2. **Given** a user correction has been stored, **When** a subsequent related query is made, **Then** the test must verify the "Execution Details" show that memory recall was triggered.
---
### Edge Cases
- **Connectivity Issues**: What happens when the EC2 instance is unreachable or the SSH tunnel to NIM is down? (The tests must fail gracefully with specific diagnostic messages).
- **Empty Datasets**: How does the system handle tests when the IRIS database is empty or the MIMIC dataset is missing?
- **LLM Rate Limiting**: How does the test suite handle transient failures from Bedrock or NVIDIA NIM APIs?

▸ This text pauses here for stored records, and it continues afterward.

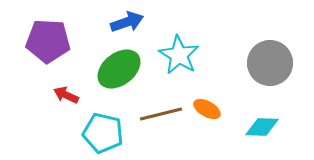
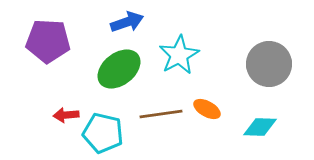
cyan star: rotated 12 degrees clockwise
gray circle: moved 1 px left, 1 px down
red arrow: moved 20 px down; rotated 30 degrees counterclockwise
brown line: rotated 6 degrees clockwise
cyan diamond: moved 2 px left
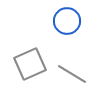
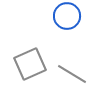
blue circle: moved 5 px up
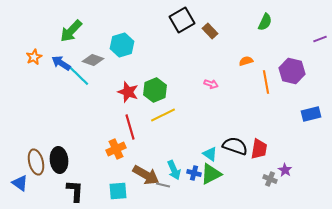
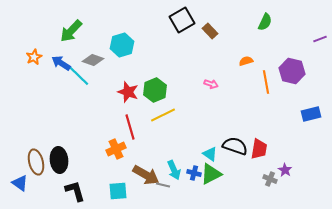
black L-shape: rotated 20 degrees counterclockwise
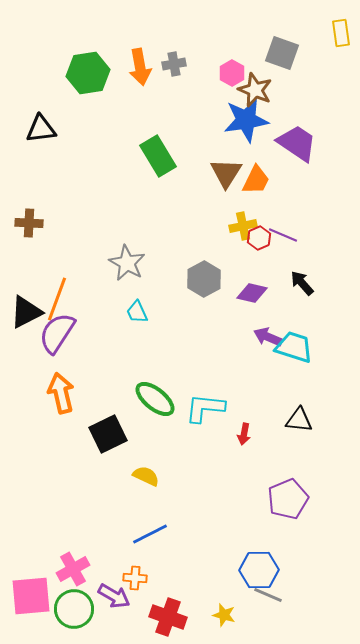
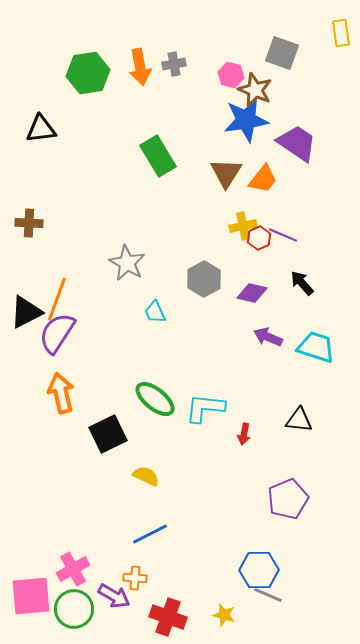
pink hexagon at (232, 73): moved 1 px left, 2 px down; rotated 15 degrees counterclockwise
orange trapezoid at (256, 180): moved 7 px right, 1 px up; rotated 12 degrees clockwise
cyan trapezoid at (137, 312): moved 18 px right
cyan trapezoid at (294, 347): moved 22 px right
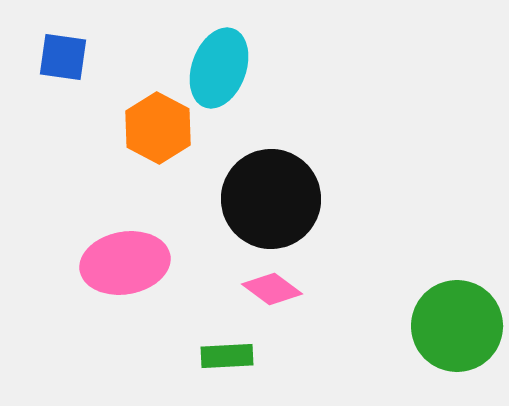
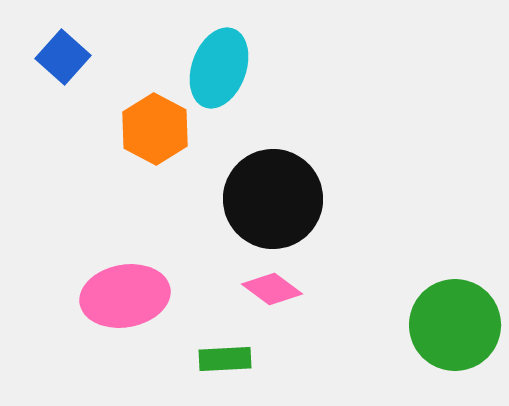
blue square: rotated 34 degrees clockwise
orange hexagon: moved 3 px left, 1 px down
black circle: moved 2 px right
pink ellipse: moved 33 px down
green circle: moved 2 px left, 1 px up
green rectangle: moved 2 px left, 3 px down
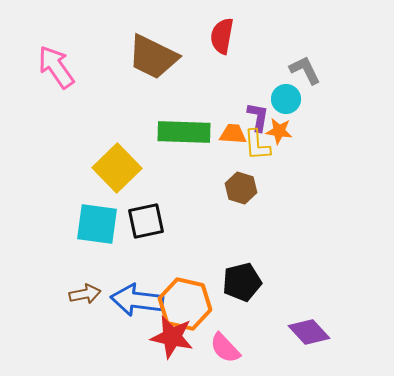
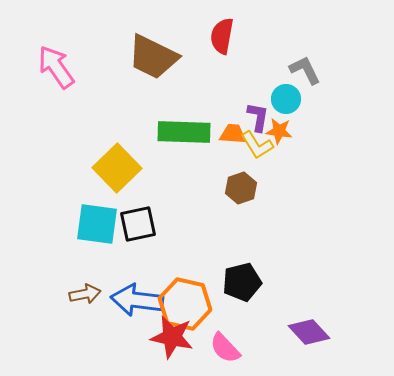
yellow L-shape: rotated 28 degrees counterclockwise
brown hexagon: rotated 24 degrees clockwise
black square: moved 8 px left, 3 px down
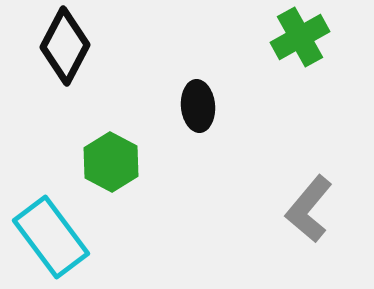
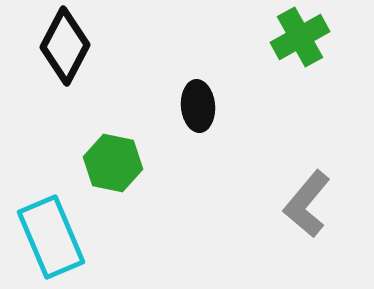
green hexagon: moved 2 px right, 1 px down; rotated 16 degrees counterclockwise
gray L-shape: moved 2 px left, 5 px up
cyan rectangle: rotated 14 degrees clockwise
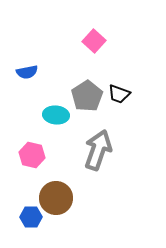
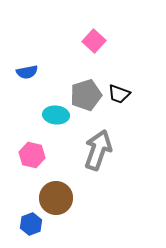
gray pentagon: moved 1 px left, 1 px up; rotated 16 degrees clockwise
blue hexagon: moved 7 px down; rotated 20 degrees counterclockwise
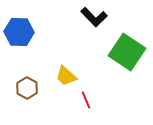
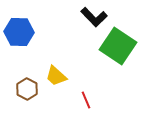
green square: moved 9 px left, 6 px up
yellow trapezoid: moved 10 px left
brown hexagon: moved 1 px down
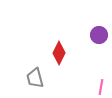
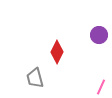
red diamond: moved 2 px left, 1 px up
pink line: rotated 14 degrees clockwise
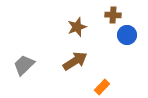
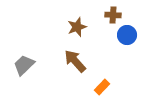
brown arrow: rotated 100 degrees counterclockwise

## Requirements *(mandatory)*
### Functional Requirements
- **FR-001**: Verification suite MUST cover core search modalities: FHIR Document Search, Knowledge Graph Search, and Hybrid Search.
- **FR-002**: Verification suite MUST cover Medical Image Search, verifying that DICOM-derived images are displayed correctly in the UI.
- **FR-003**: Verification suite MUST cover Agent Memory operations, including storage, retrieval, and the Sidebar Memory Editor.
- **FR-004**: Verification suite MUST cover Interactive Visualizations (Plotly charts and `streamlit-agraph` network graphs).
- **FR-005**: Tests MUST be executable against a remote URL (EC2 instance) provided via a dedicated "Test Mode" environment variable.
- **FR-006**: Verification suite MUST utilize browser automation to interact with the UI.
- **FR-007**: Verification suite MUST provide a comprehensive report detailing the pass/fail status of each feature.
- **FR-008**: System MUST verify that all configured medical tools are functional and return valid data in the UI context using existing datasets as an Admin user.
### Key Entities *(include if feature involves data)*
- **Test Report**: A structured document containing results, timestamps, and screenshots for failed cases.
- **Verification Suite**: The collection of automated scripts and configurations.
## Success Criteria *(mandatory)*
### Measurable Outcomes
- **SC-001**: 100% of core features defined in the project documentation are covered by automated verification tests.
- **SC-002**: Verification suite can be initiated with a single command and runs to completion without manual intervention.
- **SC-003**: 100% of tests pass on a correctly configured and running environment.
- **SC-004**: Total execution time for a full system sweep (all P1 and P2 stories) is under 15 minutes.
- **SC-005**: Test suite successfully identifies and reports 100% of critical failures (e.g., database disconnect, API unreachable).